Chris and I visited Recoleta Cemetery on a day that threatened to rain but somehow visiting a cemetery on a cloudy day seems fitting.
Or does it?
We took a cab to the Recoleta neighbourhood, while many consider Argentina to be one of the safest countries in South America, it seems that Buenos Aires has been one city where I’ve felt the least safe.
It’s not a dismal and dreary place at all. Recoleta Cemetery seems more like a public park than a place of mourning.
Today the elite of Buenos Aires – rich, powerful, famous and dead are found on these grounds which makes for a fascinating afternoon to walk around.
The grounds are so large they are organized into areas that resemble city blocks and while it can be overwhelming to see such large structures the beauty is really in the details.

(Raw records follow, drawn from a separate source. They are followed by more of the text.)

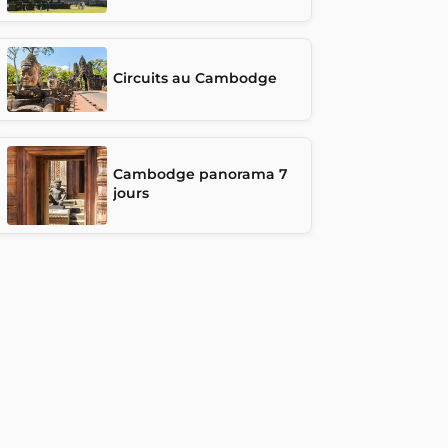
Circuits au Cambodge
Cambodge panorama 7
jours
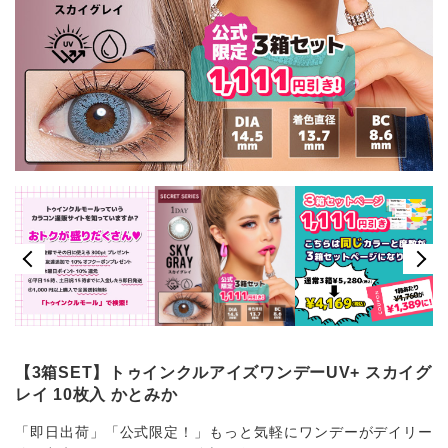
【3箱SET】トゥインクルアイズワンデーUV+ スカイグ
レイ 10枚入 かとみか
「即日出荷」「公式限定！」もっと気軽にワンデーがデイリー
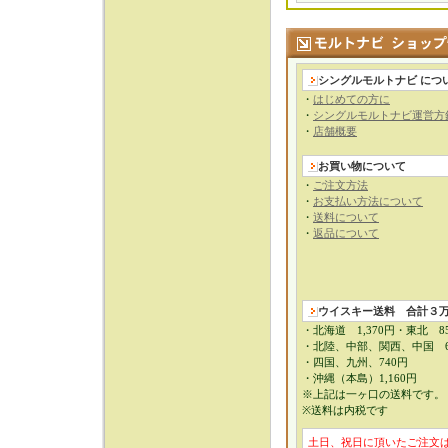
シングルモルトナビ につ
・
はじめての方に
・
シングルモルトナビ運営方
・
店舗概要
お買い物について
・
ご注文方法
・
お支払い方法について
・
送料について
・
返品について
ウイスキー送料
合計３
・北海道 1,370円・東北 8
・北陸、中部、関西、中国 6
・四国、九州、740円
・沖縄（本島）1,160円
※上記は一ヶ口の送料です。
※送料は内税です
土日、祝日に頂いたご注文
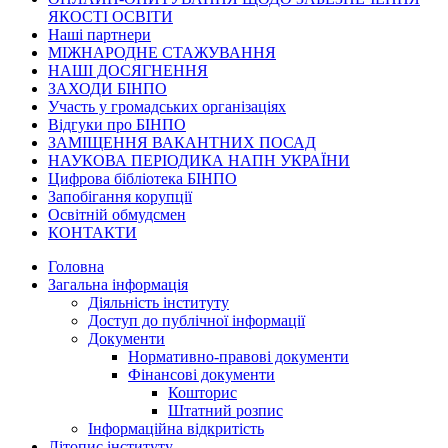
ЯКОСТІ ОСВІТИ
Наші партнери
МІЖНАРОДНЕ СТАЖУВАННЯ
НАШІ ДОСЯГНЕННЯ
ЗАХОДИ БІНПО
Участь у громадських організаціях
Відгуки про БІНПО
ЗАМІЩЕННЯ ВАКАНТНИХ ПОСАД
НАУКОВА ПЕРІОДИКА НАПН УКРАЇНИ
Цифрова бібліотека БІНПО
Запобігання корупції
Освітній обмудсмен
КОНТАКТИ
Головна
Загальна інформація
Діяльність інституту
Доступ до публічної інформації
Документи
Нормативно-правові документи
Фінансові документи
Кошторис
Штатний розпис
Інформаційна відкритість
Літопис інституту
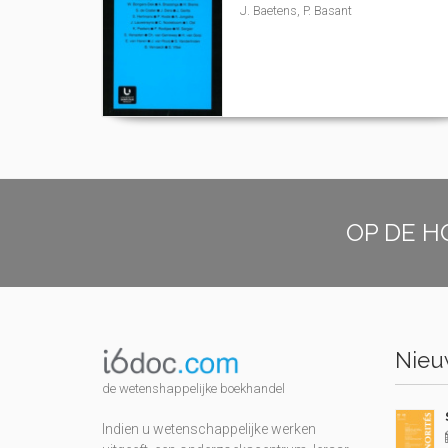
J. Baetens, P. Basant
OP DE H
Nieuw
de wetenshappelijke boekhandel
Indien u wetenschappelijke werken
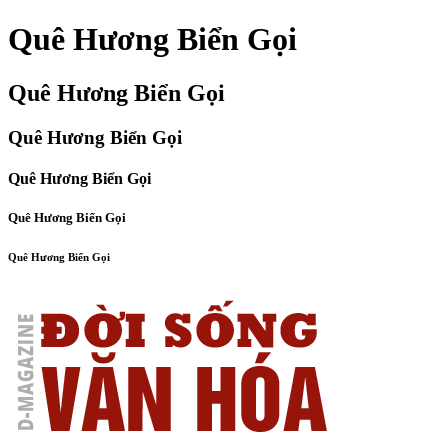
Quê Hương Biển Gọi
Quê Hương Biển Gọi
Quê Hương Biển Gọi
Quê Hương Biển Gọi
Quê Hương Biển Gọi
Quê Hương Biển Gọi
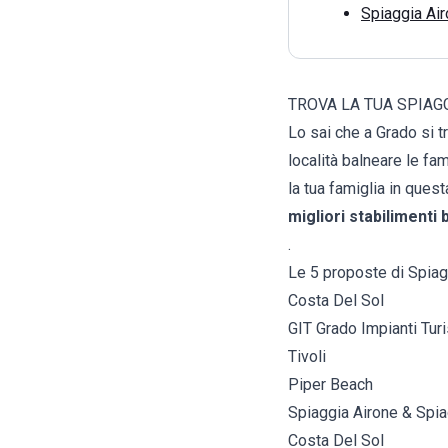
Spiaggia Ai
TROVA LA TUA SPIAG
Lo sai che a Grado si t
località balneare le f
la tua famiglia in quest
migliori stabilimenti
.
Le 5 proposte di Spiag
Costa Del Sol
GIT Grado Impianti Tur
Tivoli
Piper Beach
Spiaggia Airone & Spi
Costa Del Sol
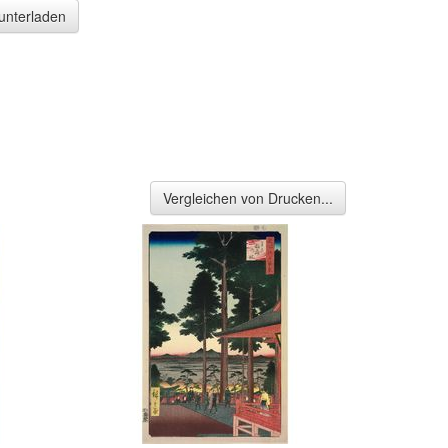
runterladen
Vergleichen von Drucken...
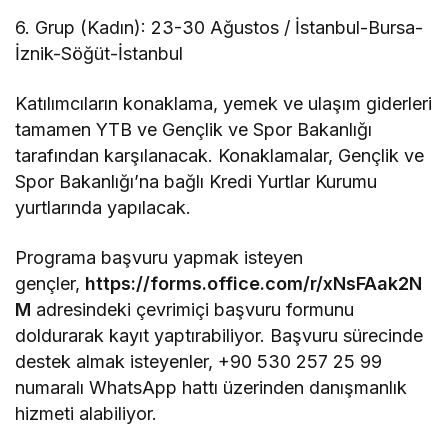
6. Grup (Kadın): 23-30 Ağustos / İstanbul-Bursa-
İznik-Söğüt-İstanbul
Katılımcıların konaklama, yemek ve ulaşım giderleri
tamamen YTB ve Gençlik ve Spor Bakanlığı
tarafından karşılanacak. Konaklamalar, Gençlik ve
Spor Bakanlığı’na bağlı Kredi Yurtlar Kurumu
yurtlarında yapılacak.
Programa başvuru yapmak isteyen
gençler,
https://forms.office.com/r/xNsFAak2N
M
adresindeki çevrimiçi başvuru formunu
doldurarak kayıt yaptırabiliyor. Başvuru sürecinde
destek almak isteyenler, +90 530 257 25 99
numaralı WhatsApp hattı üzerinden danışmanlık
hizmeti alabiliyor.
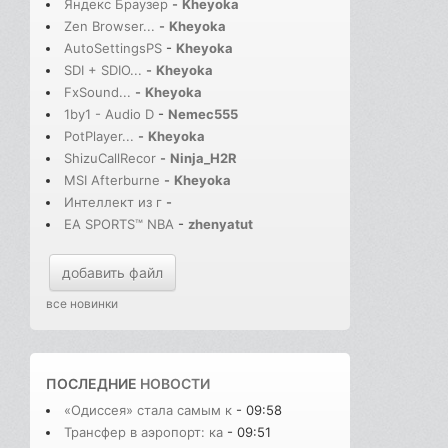
Яндекс Браузер
-
Kheyoka
Zen Browser...
-
Kheyoka
AutoSettingsPS
-
Kheyoka
SDI + SDIO...
-
Kheyoka
FxSound...
-
Kheyoka
1by1 - Audio D
-
Nemec555
PotPlayer...
-
Kheyoka
ShizuCallRecor
-
Ninja_H2R
MSI Afterburne
-
Kheyoka
Интеллект из г
-
EA SPORTS™ NBA
-
zhenyatut
добавить файл
все новинки
ПОСЛЕДНИЕ
НОВОСТИ
«Одиссея» стала самым к
- 09:58
Трансфер в аэропорт: ка
- 09:51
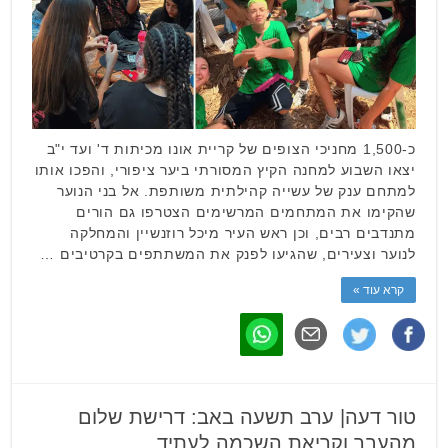
כ-1,500 מחניכי הצופים של קריית אונו מכיתות ד' ועד י"ב
יצאו השבוע למחנה הקיץ המסורתי ביער ציפורי, והפכו אותו
למתחם ענק של עשייה קהילתית משותפת. אל בני הנוער
שהקימו את המתחמים המרשימים הצטרפו גם הורים
מתנדבים רבים, וכן ראש העיר מיכל רוזנשיין והמחלקה
לנוער וצעירים, שהגיעו לפנק את המשתתפים בקרטיבים …
קרא עוד »
טור דעה| ערב תשעה באב: דרישת שלום
מהעבר וקריאת השכמה לעתיד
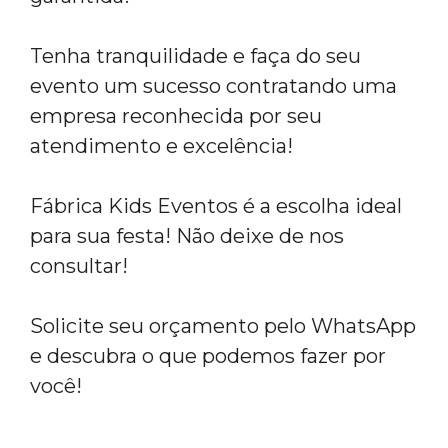
Tenha tranquilidade e faça do seu
evento um sucesso contratando uma
empresa reconhecida por seu
atendimento e excelência!
Fábrica Kids Eventos é a escolha ideal
para sua festa! Não deixe de nos
consultar!
Solicite seu orçamento pelo WhatsApp
e descubra o que podemos fazer por
você!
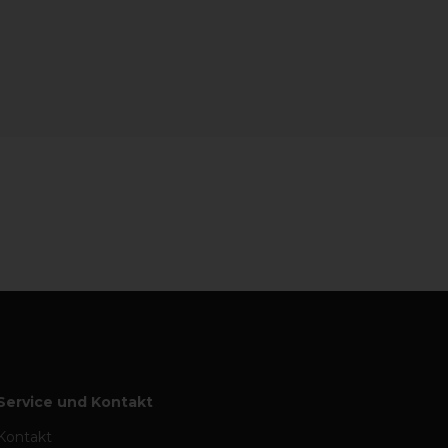
Service und Kontakt
Kontakt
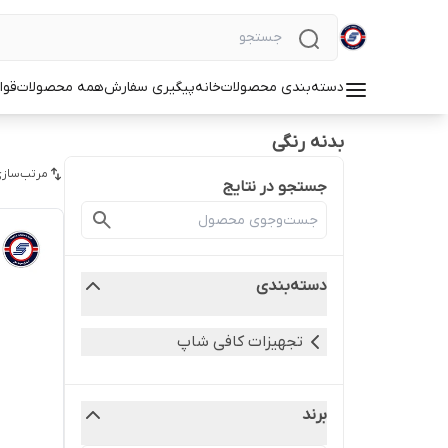
دسته‌بندی محصولات
خانه
پیگیری سفارش
همه محصولات
قوا
بدنه رنگی
مرتب‌سازی
جستجو در نتایج
دسته‌بندی
تجهیزات کافی شاپ
برند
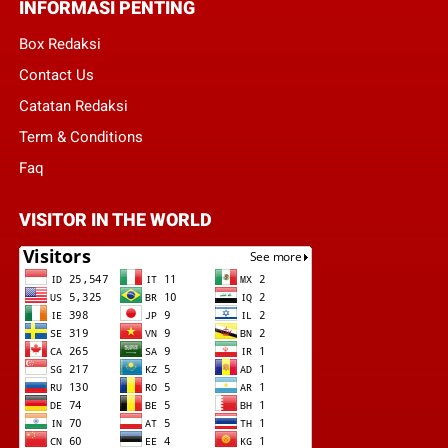
INFORMASI PENTING
Box Redaksi
Contact Us
Catatan Redaksi
Term & Conditions
Faq
VISITOR IN THE WORLD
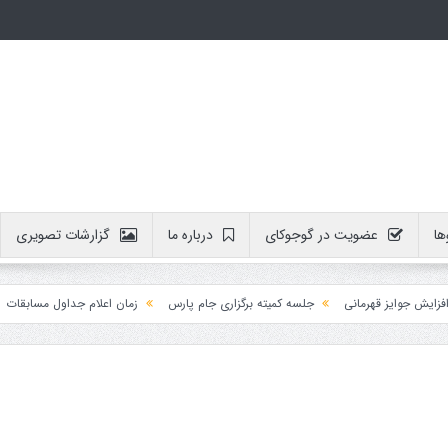
ها
عضویت در گوجوکای
درباره ما
گزارشات تصویری
جوایز قهرمانی
جلسه کمیته برگزاری جام پارس
زمان اعلام جداول مسابقات
آم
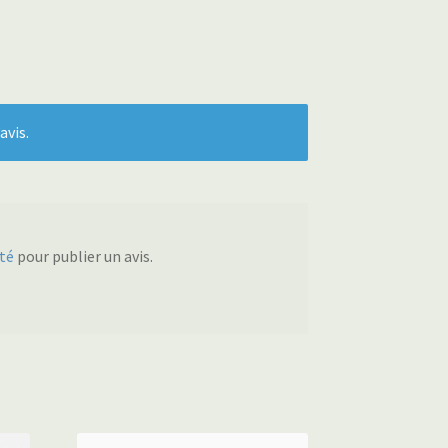
avis.
té
pour publier un avis.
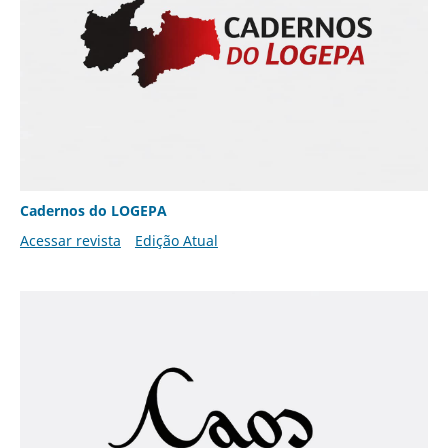
Cadernos do LOGEPA
Acessar revista
Edição Atual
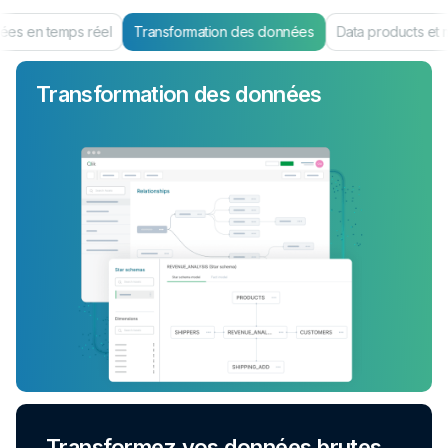
es en temps réel
Transformation des données
Data products et 
Transformation des données
Transformez vos données brutes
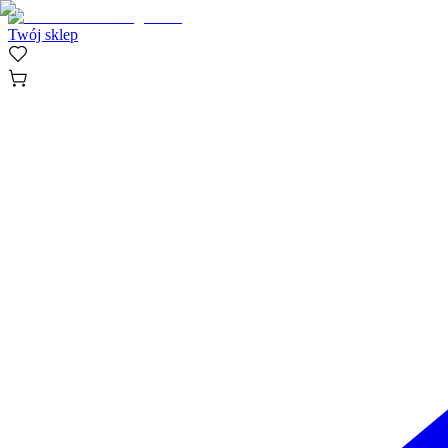
Twój sklep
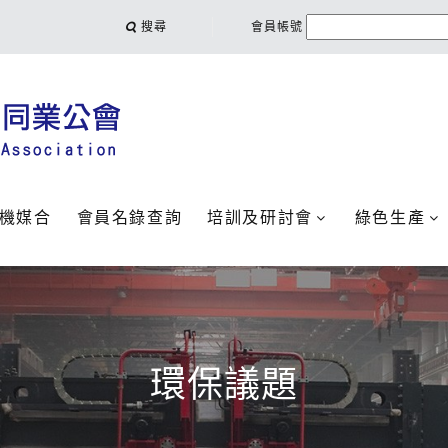
搜尋
會員帳號
機媒合
會員名錄查詢
培訓及研討會
綠色生產
環保議題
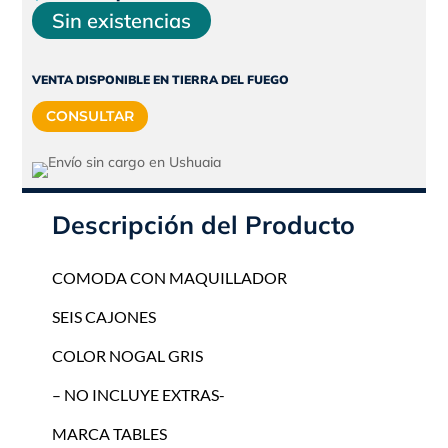
precio
precio
Sin existencias
original
actual
era:
es:
VENTA DISPONIBLE EN TIERRA DEL FUEGO
$477.985.
$430.187.
CONSULTAR
Descripción del Producto
COMODA CON MAQUILLADOR
SEIS CAJONES
COLOR NOGAL GRIS
– NO INCLUYE EXTRAS-
MARCA TABLES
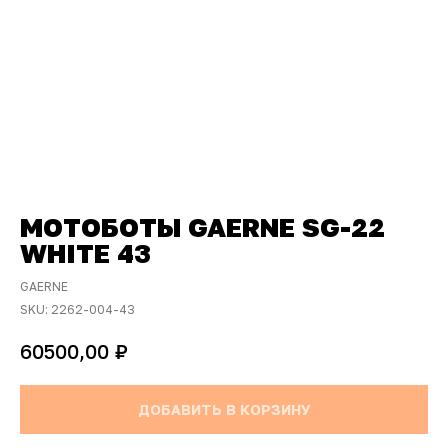
МОТОБОТЫ GAERNE SG-22
WHITE 43
GAERNE
SKU:
2262-004-43
₽
60500,00
ДОБАВИТЬ В КОРЗИНУ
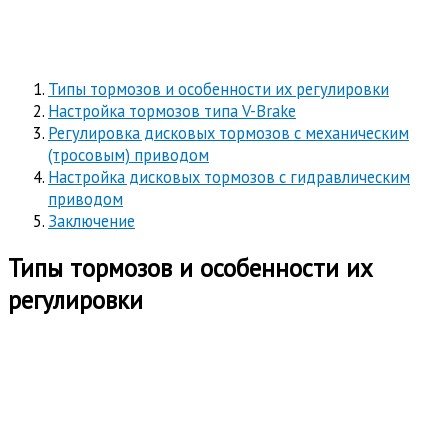
Типы тормозов и особенности их регулировки
Настройка тормозов типа V-Brake
Регулировка дисковых тормозов с механическим
(тросовым) приводом
Настройка дисковых тормозов с гидравлическим
приводом
Заключение
Типы тормозов и особенности их
регулировки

We first wandered the grounds looking at the intricate details of the tombs. There are 4800 tombs on site, all above ground.
How they choose to decorate the tombs differs from brightly coloured stained glass to more morbid skulls.
Perhaps the drastic design differences reflect the gentrification of the grounds. Once a public cemetery, that all changed in the 1870s.
To avoid the yellow fever epidemic the wealthy moved out of central Buenos Aires for northern Recoleta and also claimed the burial grounds.
Although you can see many different architectual styles there is a strong Greek influence throughout.
Some of the tombs are as large as small houses with altar-like statues that would rival cathedrals in the area. It seems that the wealthy do not spare any expense when it comes to their death.
While many famous people have been buried here everyone comes looking for the most famous of all – Eva Peron – better known as Evita.
There are massive tombs throughout Recoleta Cemetery, Evita’s family is in a rather modest mausoleum that is hard to find.
Wisely instead of just wandering aimlessly through La Recoleta for hours Chris and I decided to follow the crowds and sure enough we found her.
It was weird.
When we found it and I saw so many people getting their photo taken with the tomb. I wondered why I was hunting down a stranger’s woman’s grave.
I know no more of her than Madonna’s movie – well actually Madonna’s music video as I haven’t seen the movie.
It felt inappropriate taking photos of her crypt. I know she’s beloved by the people and is an important political figure. That is all.
My gloomy mood changed when I read the notes people left for her. While she means nothing to me because I haven’t taken the time to learn about her, she did mean a lot to other people.
I wasn’t interested in visiting the museum dedicated to her before but now I am intrigued.